The Brexit Bill has passed, subsequently meaning that the UK is now officially out of the European Union and into a transition phase. With negotiations surrounding the new trading relationship in full swing, a number of obstacles have already been identified. France, Spain, Ireland and the Netherlands have pushed to tighten up Michel Barnier's instructions regarding fishing rights. The original terms referred to building on the existing relationship, and they want nothing less than the status quo, with access to all the UK's fishing grounds. Meanwhile, at the top of the UK's agenda is the financial services. The Brexit agreement said little about the UK financial services industry's access to European markets. As a result, the City of London's access to the EU will depend on the EU judging that the UK has equivalent regulation. The UK government is seeking permanent equivalence so that the financial services industry can continue to trade in Europe after the end of the transition period. Michel Barnier has said that this is not on offer. Therefore, as we enter the trade negotiations, we may hear as much about fishing and finance as we heard about the Irish border during the withdrawal agreement phase. In the end, Boris conceded to special arrangements around Northern Ireland, effectively allowing border checks on trade across the North Sea. Although this was much to the dismay of the DUP, it was what was needed for Boris to get his Brexit deal done.
The UK fishing industry has been in decline for many years and much of the blame for this has been attributed to EU fishing policies. As a result, there are just 12,000 fishermen left, with 2,400 part-time. The financial services and insurance industry employs around 1.3 million people, contributing significantly to the tax intake. No doubt, many European countries would like to take a share of this business from London. On financial grounds alone, the finance industry is much more important than fishing. Therefore, if it comes to a trade-off, the EU will hope that this allows them to get what they want on fishing. However, that ignores the symbolic nature of fishing to the UK – an island nation whose national dish is arguably fish and chips. One of the mantras in the Brexit campaign was that we would take back control of our fishing grounds, and to give in on this could be seen as betrayal.
Furthermore, from what we have seen thus far, we expect that fishing and finance may be amongst the most awkward issues to settle. 64% of fish landed in the UK is in the Scottish ports, and the Scottish Nationalists want to split from the UK and re-join the European Union. If this were to happen, then Scottish waters would be under European control once more.

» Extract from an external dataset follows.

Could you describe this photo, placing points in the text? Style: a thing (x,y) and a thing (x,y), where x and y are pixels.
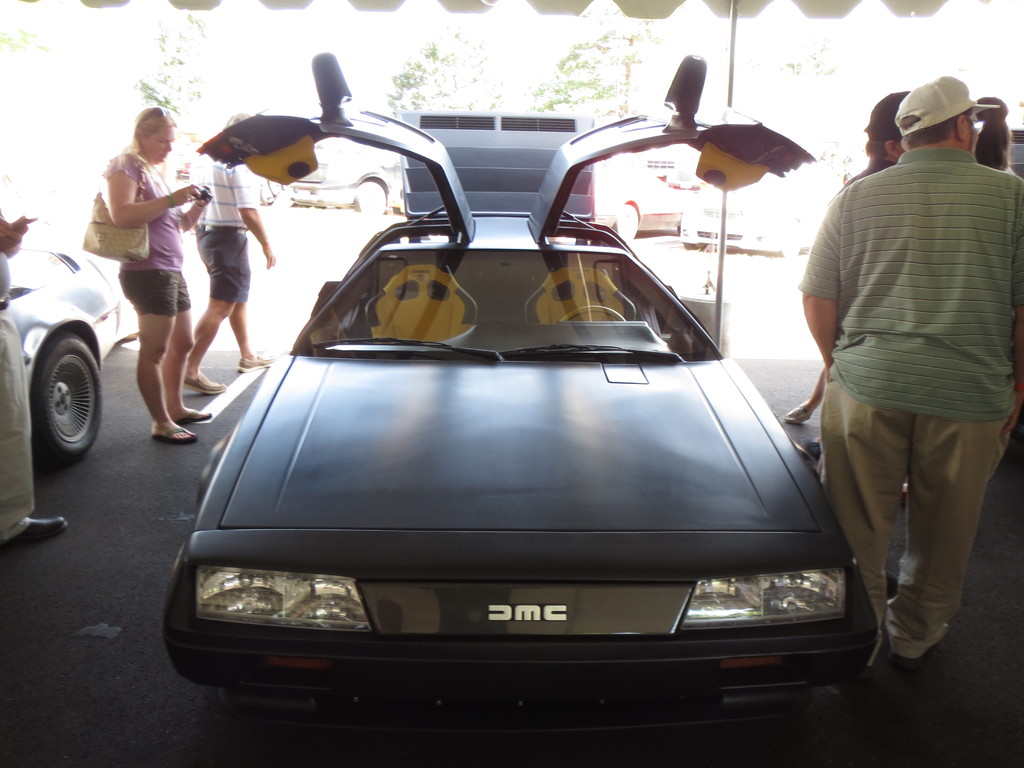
In this image there are a few vehicles (387,414), in between them there are a few people (162,232) standing and walking. In the background (337,177) there are trees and few vehicles (326,189) are parked.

Former Prime Minister, Theresa May, promised that no UK Prime Minister would allow for a border in the North Sea; however, this is effectively what has been built into the Brexit agreement. Boris Johnson may negotiate away some of our fishing rights to get a deal on trade and financial services to benefit the country as a whole. The Brexit trade negotiations will hang over the UK equity market in the months to come but government spending may provide a boost that outweighs the drag from continued Brexit uncertainty. We have already seen the confirmation of HS2 infrastructure spending and we will be watching the new Chancellor Rishi Sunak's budget statement next month for more changes on tax and spending.